其他人愣住了,這什麽意思,還真的要帶他去見大師傅嗎?
男子無視其他人,随意找了個椅子坐了下來。他特意找了比較偏的位置,離那僅剩的幾桌客人遠一點。盡量的不要讓自己影響到他們。
其中有個人見祥哥對他這麽客氣,更确定這人的身份應該不像是表面看上去那麽邋遢。他相信祥哥的眼光,于是去到後面給他倒了杯水。
男子也不客氣,接了水就灌下去,這樣子像是好幾天沒有喝水吃過東西。
一杯水喝完,祥哥就回來了。除了他再沒有其他人,那個大師傅連影都沒見到。就在他們準備幸災樂禍,想要損幾句的時候,祥哥的一句話讓他們成功閉嘴。
“你跟我來。”祥哥朝男子喊了一聲,便轉身朝裏走。
于是男子就在衆目睽睽之下,跟在祥哥後面去了後廚。等兩人身影不見了,才有人開腔。
“不會吧,大師傅真的要見這讨飯佬?”
“什麽讨飯佬?看祥哥對他那樣兒,我覺得這人肯定不是窮讨飯的。”
“嗯…我也覺得,他這身打扮雖然邋遢了點。但是看他眼神就覺得不是一般人。就像是武俠小說裏消失人世十幾年,閉關修煉了一身本領的求敗劍客。出世比賽練級來了。”
“說到武俠,今晚的射雕英雄傳播到第幾集了?”
“楊康應該自己笑的自己不是世子了吧。這龜兒子認賊作父……”
聲音漸行漸遠,慢慢變小。轉到祥哥這邊。
太白居很大,前廳大,後廚也大。
從前廳到後廚要走差不多一分鍾,當然這肯定不是上菜的這條路。一道菜從出鍋,端到桌上,要花一分鍾的話,這道菜基本上就算涼了。
這個涼不是物理屬性的涼,而是不好吃,不受歡迎。
他們傳菜有特制的通道。而且他們也不是去後廚,而是穿過後廚,來到後面一間類似于辦公室的房間。
……
周舫從張來秋辦公室出去後,并沒有回四十四隊,而是直接出了中心,去往了北河戲園子。
暮色悄悄的爬上了京都的天空。這座城市的節奏慢了下來,嘈雜的聲音沒了,變得十分安靜。就像是即将入睡的嬰兒,一個細微的聲響現在都能驚起不小的動靜。
更别說是一輛汽車。
小汽車停在了戲園子門口,周舫從副駕駛座下來。下來後,車子便熄了火,也不見有人再下來。司機估計在車裏等着他。
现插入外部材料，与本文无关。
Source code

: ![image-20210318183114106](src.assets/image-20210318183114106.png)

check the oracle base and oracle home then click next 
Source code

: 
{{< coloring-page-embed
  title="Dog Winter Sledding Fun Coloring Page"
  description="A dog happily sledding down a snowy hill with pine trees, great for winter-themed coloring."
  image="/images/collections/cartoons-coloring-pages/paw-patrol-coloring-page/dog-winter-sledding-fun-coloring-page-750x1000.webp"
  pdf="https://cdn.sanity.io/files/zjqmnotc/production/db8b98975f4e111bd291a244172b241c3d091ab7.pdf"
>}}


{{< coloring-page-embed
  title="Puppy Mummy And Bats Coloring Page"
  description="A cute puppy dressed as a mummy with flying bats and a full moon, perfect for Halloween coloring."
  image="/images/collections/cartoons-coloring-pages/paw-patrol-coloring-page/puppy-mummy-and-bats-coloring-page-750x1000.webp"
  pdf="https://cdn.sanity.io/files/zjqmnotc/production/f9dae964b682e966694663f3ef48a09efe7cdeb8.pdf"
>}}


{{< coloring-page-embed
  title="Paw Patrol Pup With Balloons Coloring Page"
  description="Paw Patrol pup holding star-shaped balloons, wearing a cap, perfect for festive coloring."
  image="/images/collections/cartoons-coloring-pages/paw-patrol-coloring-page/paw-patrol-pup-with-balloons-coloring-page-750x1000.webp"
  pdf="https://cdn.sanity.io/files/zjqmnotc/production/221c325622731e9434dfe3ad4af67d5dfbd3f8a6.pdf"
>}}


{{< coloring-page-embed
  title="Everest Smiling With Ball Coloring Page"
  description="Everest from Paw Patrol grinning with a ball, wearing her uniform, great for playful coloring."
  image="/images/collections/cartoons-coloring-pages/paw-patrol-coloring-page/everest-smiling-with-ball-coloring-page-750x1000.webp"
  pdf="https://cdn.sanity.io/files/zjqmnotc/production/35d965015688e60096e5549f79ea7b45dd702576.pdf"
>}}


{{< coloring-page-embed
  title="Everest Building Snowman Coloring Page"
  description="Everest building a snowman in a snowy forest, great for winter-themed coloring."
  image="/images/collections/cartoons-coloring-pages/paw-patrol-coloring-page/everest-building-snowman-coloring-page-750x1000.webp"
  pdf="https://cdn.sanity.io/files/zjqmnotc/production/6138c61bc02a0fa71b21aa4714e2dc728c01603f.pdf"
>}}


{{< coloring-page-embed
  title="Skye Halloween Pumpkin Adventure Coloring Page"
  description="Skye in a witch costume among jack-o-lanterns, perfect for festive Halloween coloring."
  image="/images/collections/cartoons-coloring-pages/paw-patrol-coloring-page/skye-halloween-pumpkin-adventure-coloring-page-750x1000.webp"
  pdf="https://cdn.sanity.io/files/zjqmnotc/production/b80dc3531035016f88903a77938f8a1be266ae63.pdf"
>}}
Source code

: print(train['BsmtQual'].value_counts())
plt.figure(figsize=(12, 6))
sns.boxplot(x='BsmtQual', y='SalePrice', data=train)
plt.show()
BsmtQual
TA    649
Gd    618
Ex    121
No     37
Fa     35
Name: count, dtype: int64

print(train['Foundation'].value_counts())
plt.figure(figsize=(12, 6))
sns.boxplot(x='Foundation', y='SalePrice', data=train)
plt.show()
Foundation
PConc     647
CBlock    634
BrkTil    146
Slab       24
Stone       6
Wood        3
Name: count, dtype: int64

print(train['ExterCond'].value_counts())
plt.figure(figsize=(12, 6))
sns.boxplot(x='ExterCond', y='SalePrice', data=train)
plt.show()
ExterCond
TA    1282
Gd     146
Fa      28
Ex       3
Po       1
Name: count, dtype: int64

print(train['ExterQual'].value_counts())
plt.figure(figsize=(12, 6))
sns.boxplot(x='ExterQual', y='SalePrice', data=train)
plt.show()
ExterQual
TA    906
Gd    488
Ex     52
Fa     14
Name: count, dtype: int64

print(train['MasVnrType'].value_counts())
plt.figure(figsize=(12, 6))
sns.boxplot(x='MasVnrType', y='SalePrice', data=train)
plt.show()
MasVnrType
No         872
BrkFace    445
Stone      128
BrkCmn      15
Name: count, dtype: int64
這裏本就偏,一般一場戲結束後,觀衆就散了,這兒就變得冷清。到了晚上,更沒什麽人活動。就冷清的有些詭異。
小園子門沒有鎖,周舫單手輕輕一推,門吱呀一下便開了。這聲音,配上朦胧夜色,活像黑白恐怖片的場景。
就在這時,一隻黑影從斜刺裏竄了出來,周舫的心頓時停了一秒。
原來是隻老花貓,隻見它喵了一聲,就消失在了夜色中。
周舫腳上穿着軍靴,跨進了園子。
跟外面的一片漆黑相比,園子裏還有幾處燈火。幾處光芒都是來自挂在走廊上的紅燈籠。如果說剛才的開門聲是恐怖片的開始,那麽這幾盞紅燈籠,就是怪物出來前渲染氣氛的法寶。
周舫從燈籠下穿過,他身姿挺拔,背影看的十分有安全感。他對這兒很熟悉,也知道自己的目的地在哪。所以,沒有在路上耽誤一點兒功夫。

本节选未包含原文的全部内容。